The joy and contentment, the warmth in my heart are the same.
Like a child taking its first steps, I am learning how to 'live' and 'be' in a Galactic Realm, with my Consciousness.
Yesterday, I saw a situation coming up in the morning--there was a pancake breakfast at the school, Anthony used to overeat, and they take over the play area in the morning. Without five dollars, you can't play. It's a 'fundraiser'.
Anthony had asked for an omelet. But I knew it wouldn't be 'special' enough, and also, I might be late for work. I invited him to have breakfast burritos, at our place we have our Break Fiesta once a week as a special treat (he has milk, not juice, I drink black coffee). He loved it and said 'yes!'
The school was open early, and we saw the pancake breakfast teacher moving things, and the breakfast tables had been set up in the playground. Anthony had been given a job to help, and since he was here, I dropped him off early and he went to work.
My heart was in my throat as I knew he was with syrup and pancakes and used to dare other kids to see how much they could eat.
I had to let it go, and trust him.
He only ate three-quarters of a pancake with syrup, and later in the day, when his teacher gave out tootsie rolls, he got two but only ate one.
At his basketball practice, the coach (same as last year) and all of the parents noticed how much more trim he looked. He was also able to jump higher and play better in his 'new body'...and felt great.
Wisdom and Grace
I am now experiencing near-instant, 'real time' manifestation. Yesterday I had a two hour gap. So I took a walk, and I LOVED it. I walked three miles, and felt very very close to Ross the whole time. It was a walking meditation.
I saw Nature, and delighted in it. And twice, when Ross made a very romantic point, I saw instantly a heart--first a heart shaped rock (I kept it with really really big smiles and feeling loved), and a heart-shaped 'spot' on the sidewalk.
I enjoy being with him.
I even was guided to bead shop that is in the process of moving. Every strand there was one dollar ninety-nine cents. I found some muscovite! I also got three quartz crystal points for half price, and also a glass sphere on a stand that is very small.
The husband of the owner (who was at the new place) noticed how I knew the stones, and asked 'why do people use crystals?'
I thought about it one moment, and said, 'You know how Asian people use the Himalayan Salt Lamps in the home, to 'make everything better'? It's like that, only with stones instead of lamps.'
He nodded in understanding.
When I pointed to the muscovite and shared how it helps to regulate blood sugar, he saw my point, and nodded in quiet agreement at the usefulness of working with crystals...
He gave me his lunch bag from the grocery store, and took his sandwich out and placed it on the shelf, so I could carry it back to work.
I felt like I was being shown wonderful things by Ross, moment to moment, and was as open and close to him with my heart as possible.
Instant Manifestation Part 2
The new codes came in handy. So did yesterdays Creator Writings. I am being increasingly shown how, like the old hymn says, 'How I am weak and you are strong'.
That was my lesson for the day.

→ **Dataset content**:
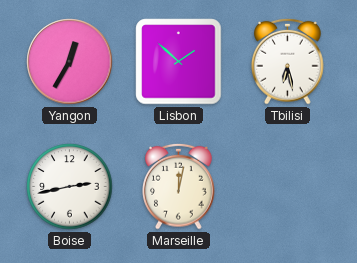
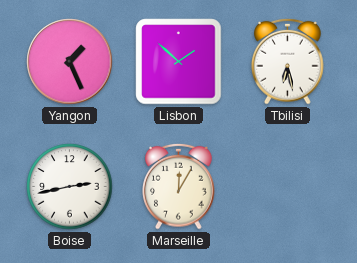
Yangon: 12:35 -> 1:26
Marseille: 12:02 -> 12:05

* * *

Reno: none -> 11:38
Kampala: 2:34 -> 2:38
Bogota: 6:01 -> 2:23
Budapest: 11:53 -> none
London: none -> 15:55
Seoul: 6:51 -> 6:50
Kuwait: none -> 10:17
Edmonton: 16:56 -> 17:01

→ **Work instructions**:
a. Rewrite the journal entry between "Anthony had asked" and "went to work.", inclusive, replacing "breakfast burritos" with "breakfast tacos".
b. Name every beverage mentioned in the journal entry.

→ **Results of the tasks**:
a.
Anthony had asked for an omelet. But I knew it wouldn't be 'special' enough, and also, I might be late for work. I invited him to have breakfast tacos, at our place we have our Break Fiesta once a week as a special treat (he has milk, not juice, I drink black coffee). He loved it and said 'yes!'
The school was open early, and we saw the pancake breakfast teacher moving things, and the breakfast tables had been set up in the playground. Anthony had been given a job to help, and since he was here, I dropped him off early and he went to work.

b. milk, juice, black coffee